Saved data entries
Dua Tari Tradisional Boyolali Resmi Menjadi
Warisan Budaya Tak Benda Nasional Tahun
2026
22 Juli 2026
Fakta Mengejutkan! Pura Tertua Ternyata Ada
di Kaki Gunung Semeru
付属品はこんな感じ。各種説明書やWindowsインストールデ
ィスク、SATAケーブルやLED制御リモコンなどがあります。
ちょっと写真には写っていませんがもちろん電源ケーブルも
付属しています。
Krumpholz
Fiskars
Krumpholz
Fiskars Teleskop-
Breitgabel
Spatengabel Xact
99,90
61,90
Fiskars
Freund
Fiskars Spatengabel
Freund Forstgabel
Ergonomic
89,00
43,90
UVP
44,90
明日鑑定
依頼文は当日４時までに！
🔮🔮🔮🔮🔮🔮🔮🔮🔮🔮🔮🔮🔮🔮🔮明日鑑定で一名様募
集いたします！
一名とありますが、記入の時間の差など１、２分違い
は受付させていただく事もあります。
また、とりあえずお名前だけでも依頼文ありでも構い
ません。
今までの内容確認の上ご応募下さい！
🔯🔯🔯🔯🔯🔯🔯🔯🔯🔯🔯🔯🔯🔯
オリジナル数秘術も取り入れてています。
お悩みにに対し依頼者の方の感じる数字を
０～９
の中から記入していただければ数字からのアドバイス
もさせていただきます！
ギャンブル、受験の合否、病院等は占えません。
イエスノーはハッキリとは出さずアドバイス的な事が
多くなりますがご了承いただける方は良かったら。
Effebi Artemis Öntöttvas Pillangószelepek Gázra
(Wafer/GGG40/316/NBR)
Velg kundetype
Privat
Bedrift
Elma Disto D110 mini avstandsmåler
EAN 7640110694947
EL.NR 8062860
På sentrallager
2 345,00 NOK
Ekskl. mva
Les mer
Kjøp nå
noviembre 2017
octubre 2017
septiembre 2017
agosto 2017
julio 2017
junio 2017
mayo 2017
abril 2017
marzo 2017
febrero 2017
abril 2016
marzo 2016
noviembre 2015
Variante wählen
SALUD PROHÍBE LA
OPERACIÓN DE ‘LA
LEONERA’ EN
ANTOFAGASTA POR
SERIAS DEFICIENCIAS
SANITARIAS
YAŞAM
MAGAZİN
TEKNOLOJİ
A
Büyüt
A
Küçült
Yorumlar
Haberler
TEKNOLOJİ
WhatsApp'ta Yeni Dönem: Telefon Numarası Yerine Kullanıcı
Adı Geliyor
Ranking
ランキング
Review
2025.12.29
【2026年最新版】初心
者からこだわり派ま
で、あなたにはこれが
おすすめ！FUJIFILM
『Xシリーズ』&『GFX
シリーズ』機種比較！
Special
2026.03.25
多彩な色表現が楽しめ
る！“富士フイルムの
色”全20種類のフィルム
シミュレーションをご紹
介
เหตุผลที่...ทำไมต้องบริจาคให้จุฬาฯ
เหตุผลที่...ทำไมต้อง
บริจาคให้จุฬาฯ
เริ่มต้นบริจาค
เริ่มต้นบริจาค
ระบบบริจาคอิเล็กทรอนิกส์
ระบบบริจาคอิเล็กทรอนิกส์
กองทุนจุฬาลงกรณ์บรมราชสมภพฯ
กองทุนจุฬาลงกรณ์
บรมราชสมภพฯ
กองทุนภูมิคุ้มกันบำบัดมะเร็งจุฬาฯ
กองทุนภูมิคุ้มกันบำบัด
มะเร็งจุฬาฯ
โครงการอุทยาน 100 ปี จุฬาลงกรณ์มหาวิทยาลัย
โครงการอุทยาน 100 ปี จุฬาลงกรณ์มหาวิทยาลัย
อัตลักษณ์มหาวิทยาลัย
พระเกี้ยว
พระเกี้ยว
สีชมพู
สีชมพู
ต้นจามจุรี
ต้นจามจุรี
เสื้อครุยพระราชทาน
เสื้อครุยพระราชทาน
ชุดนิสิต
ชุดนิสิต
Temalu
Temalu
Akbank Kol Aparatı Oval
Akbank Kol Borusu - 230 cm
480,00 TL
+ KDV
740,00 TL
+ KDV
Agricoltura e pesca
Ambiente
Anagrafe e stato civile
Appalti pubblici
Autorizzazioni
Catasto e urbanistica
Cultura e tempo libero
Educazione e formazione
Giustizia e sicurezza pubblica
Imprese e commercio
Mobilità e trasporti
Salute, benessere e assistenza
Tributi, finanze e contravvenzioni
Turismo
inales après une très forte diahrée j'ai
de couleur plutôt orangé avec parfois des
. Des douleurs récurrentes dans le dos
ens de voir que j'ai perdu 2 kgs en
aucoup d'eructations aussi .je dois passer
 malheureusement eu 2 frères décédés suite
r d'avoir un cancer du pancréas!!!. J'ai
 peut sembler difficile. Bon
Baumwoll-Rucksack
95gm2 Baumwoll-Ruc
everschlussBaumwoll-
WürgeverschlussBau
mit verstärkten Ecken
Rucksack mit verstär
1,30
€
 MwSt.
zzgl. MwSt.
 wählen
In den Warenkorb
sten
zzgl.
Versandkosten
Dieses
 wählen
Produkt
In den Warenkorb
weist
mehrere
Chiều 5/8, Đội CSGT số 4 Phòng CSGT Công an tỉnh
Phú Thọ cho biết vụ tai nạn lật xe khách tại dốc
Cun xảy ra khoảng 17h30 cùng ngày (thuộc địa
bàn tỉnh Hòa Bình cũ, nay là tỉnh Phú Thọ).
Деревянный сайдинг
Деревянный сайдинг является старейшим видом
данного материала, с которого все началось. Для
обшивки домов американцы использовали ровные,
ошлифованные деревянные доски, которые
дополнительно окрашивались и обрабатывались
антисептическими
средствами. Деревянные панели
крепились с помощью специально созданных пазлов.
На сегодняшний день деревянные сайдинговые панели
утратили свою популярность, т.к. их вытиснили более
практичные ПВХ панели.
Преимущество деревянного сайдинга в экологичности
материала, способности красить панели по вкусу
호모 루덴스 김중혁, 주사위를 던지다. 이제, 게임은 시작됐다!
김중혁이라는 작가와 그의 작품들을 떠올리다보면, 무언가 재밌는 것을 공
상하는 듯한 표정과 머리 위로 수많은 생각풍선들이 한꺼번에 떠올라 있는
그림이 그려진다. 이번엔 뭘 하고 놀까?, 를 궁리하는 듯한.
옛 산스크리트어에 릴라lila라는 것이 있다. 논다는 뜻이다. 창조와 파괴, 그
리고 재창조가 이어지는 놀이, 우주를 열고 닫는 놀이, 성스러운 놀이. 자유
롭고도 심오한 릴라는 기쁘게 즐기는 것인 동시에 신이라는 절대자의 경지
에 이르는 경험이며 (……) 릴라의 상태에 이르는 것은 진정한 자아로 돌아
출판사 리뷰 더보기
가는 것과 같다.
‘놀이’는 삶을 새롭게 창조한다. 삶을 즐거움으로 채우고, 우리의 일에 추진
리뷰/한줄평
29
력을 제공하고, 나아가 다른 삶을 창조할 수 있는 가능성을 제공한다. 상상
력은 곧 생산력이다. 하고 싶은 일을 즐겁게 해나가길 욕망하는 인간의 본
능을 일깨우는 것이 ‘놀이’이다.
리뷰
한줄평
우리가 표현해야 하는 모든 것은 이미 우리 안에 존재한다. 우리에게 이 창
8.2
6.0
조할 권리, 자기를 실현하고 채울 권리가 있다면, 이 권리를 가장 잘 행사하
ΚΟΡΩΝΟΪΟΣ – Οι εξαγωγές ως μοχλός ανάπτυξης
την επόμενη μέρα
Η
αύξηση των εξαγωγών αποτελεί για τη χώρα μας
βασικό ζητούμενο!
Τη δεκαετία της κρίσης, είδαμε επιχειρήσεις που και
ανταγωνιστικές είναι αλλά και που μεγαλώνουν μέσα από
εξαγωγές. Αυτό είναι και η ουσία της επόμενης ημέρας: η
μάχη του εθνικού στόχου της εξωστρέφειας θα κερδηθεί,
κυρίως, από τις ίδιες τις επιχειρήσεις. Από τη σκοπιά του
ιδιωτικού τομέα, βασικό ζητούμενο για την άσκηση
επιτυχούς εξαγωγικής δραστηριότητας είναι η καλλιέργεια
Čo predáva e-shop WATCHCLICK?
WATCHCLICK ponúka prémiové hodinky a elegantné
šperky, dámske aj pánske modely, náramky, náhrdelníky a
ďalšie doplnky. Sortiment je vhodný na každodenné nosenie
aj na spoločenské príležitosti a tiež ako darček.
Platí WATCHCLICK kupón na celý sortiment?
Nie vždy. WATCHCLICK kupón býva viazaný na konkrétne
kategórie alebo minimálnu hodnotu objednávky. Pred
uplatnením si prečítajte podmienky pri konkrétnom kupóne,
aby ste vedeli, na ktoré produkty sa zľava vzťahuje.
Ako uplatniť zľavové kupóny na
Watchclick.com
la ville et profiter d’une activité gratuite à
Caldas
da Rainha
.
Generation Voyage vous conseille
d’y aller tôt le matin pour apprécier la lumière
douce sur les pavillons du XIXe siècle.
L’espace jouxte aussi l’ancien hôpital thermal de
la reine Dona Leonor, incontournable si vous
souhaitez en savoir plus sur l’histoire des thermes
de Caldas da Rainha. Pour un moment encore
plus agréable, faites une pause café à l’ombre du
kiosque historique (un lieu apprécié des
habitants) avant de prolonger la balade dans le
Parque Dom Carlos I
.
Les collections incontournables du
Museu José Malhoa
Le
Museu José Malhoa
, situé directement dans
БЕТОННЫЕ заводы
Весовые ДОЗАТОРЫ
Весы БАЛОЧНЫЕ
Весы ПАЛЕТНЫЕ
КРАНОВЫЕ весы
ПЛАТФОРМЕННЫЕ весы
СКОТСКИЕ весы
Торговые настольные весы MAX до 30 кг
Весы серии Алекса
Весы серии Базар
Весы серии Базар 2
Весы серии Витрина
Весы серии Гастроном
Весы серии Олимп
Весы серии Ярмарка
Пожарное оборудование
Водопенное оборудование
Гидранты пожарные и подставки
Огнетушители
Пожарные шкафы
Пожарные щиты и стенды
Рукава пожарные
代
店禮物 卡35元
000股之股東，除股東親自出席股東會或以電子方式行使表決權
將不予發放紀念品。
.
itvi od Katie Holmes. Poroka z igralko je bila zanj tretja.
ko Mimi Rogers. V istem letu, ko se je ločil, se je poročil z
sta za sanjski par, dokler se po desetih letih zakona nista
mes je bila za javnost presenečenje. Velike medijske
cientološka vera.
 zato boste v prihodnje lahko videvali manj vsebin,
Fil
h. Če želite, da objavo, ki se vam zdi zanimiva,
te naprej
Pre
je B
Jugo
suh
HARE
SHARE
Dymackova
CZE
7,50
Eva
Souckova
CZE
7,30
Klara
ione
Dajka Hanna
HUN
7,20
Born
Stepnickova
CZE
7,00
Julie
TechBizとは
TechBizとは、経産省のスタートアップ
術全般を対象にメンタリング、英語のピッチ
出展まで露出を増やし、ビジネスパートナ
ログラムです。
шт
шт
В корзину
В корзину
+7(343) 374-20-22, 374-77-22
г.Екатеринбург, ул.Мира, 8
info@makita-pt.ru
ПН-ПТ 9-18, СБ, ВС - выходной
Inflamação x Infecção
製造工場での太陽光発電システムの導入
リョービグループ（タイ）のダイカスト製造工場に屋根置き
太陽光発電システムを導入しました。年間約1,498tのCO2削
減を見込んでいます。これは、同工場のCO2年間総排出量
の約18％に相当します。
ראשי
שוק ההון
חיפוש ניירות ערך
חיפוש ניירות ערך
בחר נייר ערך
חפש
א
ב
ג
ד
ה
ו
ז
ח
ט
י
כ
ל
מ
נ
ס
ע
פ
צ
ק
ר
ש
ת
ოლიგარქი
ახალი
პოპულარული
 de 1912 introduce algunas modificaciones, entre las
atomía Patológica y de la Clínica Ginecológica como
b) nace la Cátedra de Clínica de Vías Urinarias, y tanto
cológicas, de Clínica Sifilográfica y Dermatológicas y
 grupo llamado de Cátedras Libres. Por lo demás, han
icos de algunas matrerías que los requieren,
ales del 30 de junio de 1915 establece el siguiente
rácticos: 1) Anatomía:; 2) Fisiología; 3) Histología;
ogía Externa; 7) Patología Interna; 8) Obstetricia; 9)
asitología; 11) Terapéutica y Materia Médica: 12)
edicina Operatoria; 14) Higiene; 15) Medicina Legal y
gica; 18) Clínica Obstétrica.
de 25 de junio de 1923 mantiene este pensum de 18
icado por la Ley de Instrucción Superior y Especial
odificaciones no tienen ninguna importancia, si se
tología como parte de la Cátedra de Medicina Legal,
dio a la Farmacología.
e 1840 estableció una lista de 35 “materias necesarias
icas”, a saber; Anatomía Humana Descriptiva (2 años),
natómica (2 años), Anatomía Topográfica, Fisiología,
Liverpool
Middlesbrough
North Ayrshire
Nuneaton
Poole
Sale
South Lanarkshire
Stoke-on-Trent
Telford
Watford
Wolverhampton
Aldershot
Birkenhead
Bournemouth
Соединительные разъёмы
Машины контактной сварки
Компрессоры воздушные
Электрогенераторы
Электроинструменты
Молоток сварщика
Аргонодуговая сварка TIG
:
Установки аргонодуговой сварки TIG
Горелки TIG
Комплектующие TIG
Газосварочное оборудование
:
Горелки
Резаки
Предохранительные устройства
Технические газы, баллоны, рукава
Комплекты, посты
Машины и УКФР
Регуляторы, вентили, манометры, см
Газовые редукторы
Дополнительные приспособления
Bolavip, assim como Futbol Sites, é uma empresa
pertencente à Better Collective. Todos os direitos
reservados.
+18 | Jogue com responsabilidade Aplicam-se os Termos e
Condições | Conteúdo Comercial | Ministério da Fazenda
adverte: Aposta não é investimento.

**WHAT TO DO**
Reproduce, word for word, the part of the entries that opens with their first line and closes with the line containing "オリジナル数秘術も取り入れてています。", with both of those lines included.

**TASK RESULT**
Dua Tari Tradisional Boyolali Resmi Menjadi
Warisan Budaya Tak Benda Nasional Tahun
2026
22 Juli 2026
Fakta Mengejutkan! Pura Tertua Ternyata Ada
di Kaki Gunung Semeru
付属品はこんな感じ。各種説明書やWindowsインストールデ
ィスク、SATAケーブルやLED制御リモコンなどがあります。
ちょっと写真には写っていませんがもちろん電源ケーブルも
付属しています。
Krumpholz
Fiskars
Krumpholz
Fiskars Teleskop-
Breitgabel
Spatengabel Xact
99,90
61,90
Fiskars
Freund
Fiskars Spatengabel
Freund Forstgabel
Ergonomic
89,00
43,90
UVP
44,90
明日鑑定
依頼文は当日４時までに！
🔮🔮🔮🔮🔮🔮🔮🔮🔮🔮🔮🔮🔮🔮🔮明日鑑定で一名様募
集いたします！
一名とありますが、記入の時間の差など１、２分違い
は受付させていただく事もあります。
また、とりあえずお名前だけでも依頼文ありでも構い
ません。
今までの内容確認の上ご応募下さい！
🔯🔯🔯🔯🔯🔯🔯🔯🔯🔯🔯🔯🔯🔯
オリジナル数秘術も取り入れてています。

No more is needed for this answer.